It’s Just Adding One Word at a Time
- ChatGPT can automatically generate something that reads even superficially like human-written text
- It looks for things that in a certain sense “match in meaning”.
- The end result is that it produces a ranked list of words that might follow, together with probabilities
- A temperature parameter determines how often lower-ranked words will be used
- For essay generation, it turns out that a “temperature” of 0.8 seems best.
Where Do the Probabilities Come From?
Take a sample of English text, and calculate how often different letters occur in it.
- Break this into words by adding in spaces as if they were letters with a certain probability, and generate words by forcing the distribution of “word lengths” to agree with what it is in English
- Generate sentences by randomly choosing words at random, with the same probability that it appears in the corpus
- There are about 40,000,000 commonly used words in English, so we can estimate how common each word is.
“Surely a Network That’s Big Enough Can Do Anything!”
There are things that can be figured out by formal processes, but aren’t readily accessible to immediate human thinking.
- Computational irreducibility means that we can never guarantee that the unexpected won’t happen-and it’s only by explicitly doing the computation that you can tell what actually happens in any particular case.
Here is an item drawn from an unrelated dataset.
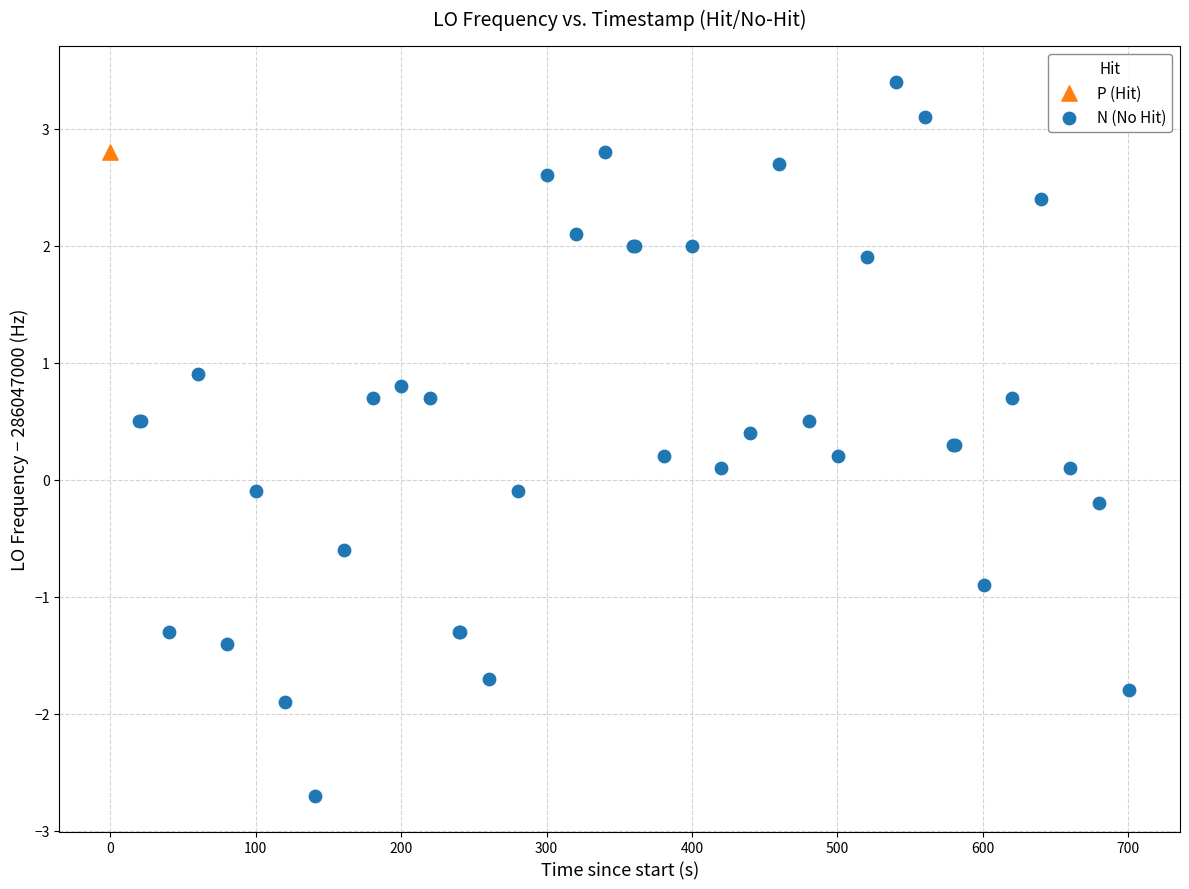

What are all the series names shown in the legend?

P (Hit), N (No Hit)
- There’s an ultimate tradeoff between capability and trainability: the more you want a system to make “true use” of its computational capabilities, the more it’s going to show computational irreduciibility, and the less it is going to be trainable.
Inside ChatGPT
The goal is to continue text in a reasonable way, based on what it’s seen from the training it’s had
It operates in three basic stages
- First, it takes the sequence of tokens that corresponds to the text so far
- Second, it finds an embedding vector
- Third, it operates on this embedding-in a “standard neural net way”, with values “rippling through” successive layers in a network-to produce a new embedding (i.e. a new array of numbers)
Every part of this pipeline is implemented by a neural network, whose weights are determined by end-to-end training of the network
The Training of ChatGPT
The result of large-scale training, based on a huge corpus of text-on the web, in books, etc.-written by humans
A neural net with 175 billion weights can make a “reasonable model” of text humans write
Given all this data, how does one train a neural net from it?
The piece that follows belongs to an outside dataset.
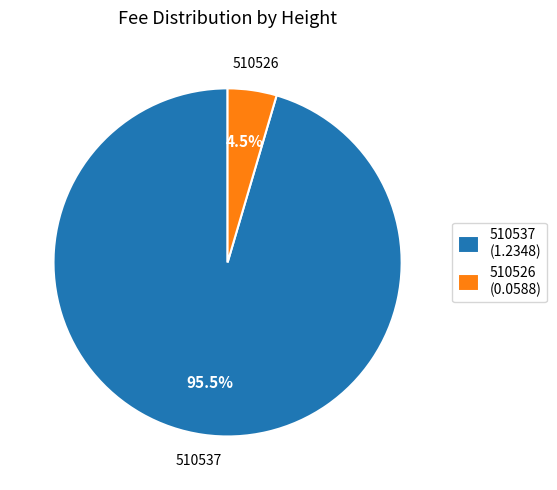

Count the number of slices in the pie.

2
- You present a batch of examples, and then you adjust the weights in the network to minimize the error
- Current methods require one to do this batch by batch
- How efficient is it going to be at implementing a model based on algorithmic content?
Machine Learning, and the Training of Neural Nets
Numerical analysis provides a variety of techniques for finding the minimum in cases like this
The point is that the trained network “generalizes” from the particular examples it’s shown.
How does neural net training actually work?
Essentially what we’re always trying to do is to find weights that make the neural net successfully reproduce the examples we’ve given
To find out “how far away we are” from getting the function we want-and then to update the weights in such a way as to get closer
What Is a Model?
Any model you use has some particular underlying structure-then a certain set of “knobs you can turn” (i.e. parameters you can set) to fit your data.
The underlying structure of ChatGPT-with just a few parameters-is sufficient to make a model that computes next-word probabilities “well enough” to give us reasonable essay-length pieces of text
The Practice and Lore of Neural Net Training
Over the past decade, there have been many advances in the art of training neural nets.
The tasks we’re trying to get neural nets to do are human-like ones-and neural nets can capture quite general “human-like processes.”
For example, in converting speech to text, it was thought that one should first analyze the audio of the speech, break it into phonemes, etc., but what was found is that it is usually better just to try to train the neural net on the “end-to-end problem”.
The Concept of Embeddings
An embedding is a way to try to represent the “essence” of something by an array of numbers with the property that “nearby things” are represented by nearby numbers.
How can we construct such an embedding?
- Look at large amounts of text and then see “how similar” the environments are in which different words appear
- Instead of directly trying to characterize “what image is near what other image”, we instead consider a well-defined task (in this case digit recognition) for which we can get explicit training data-then use the fact that in doing this task the neural net implicitly has to make what amount to “nearness decisions”.
- We are just talking about the concrete question of what digit an image represents, and then we’re “leaving it to the neural network” to implicitly determine what that implies about the nearness of images.
Models for Human-Like Tasks
For ChatGPT, we have to make a model of human-language text of the kind produced by a human brain.
- An example of this would be making a model for numerical data that essentially comes from simple physics, where we’ve known for several centuries that “simple mathematics applies”.
- Another human-like task would be recognizing images: feed in images of handwritten digits, and output the numbers these correspond to.
Neural Nets
A neural net is a connected collection of idealized “neurons”-usually arranged in layers-with a simple example being:
- Each “neuron” is effectively set up to evaluate a simple numerical function.
- The goal is to take an “input” corresponding to a position {x,y}-and then to “recognize” it as whichever of the three points it’s closest to.
- To “use” the network, we simply feed the network with numbers, and then feed it more numbers.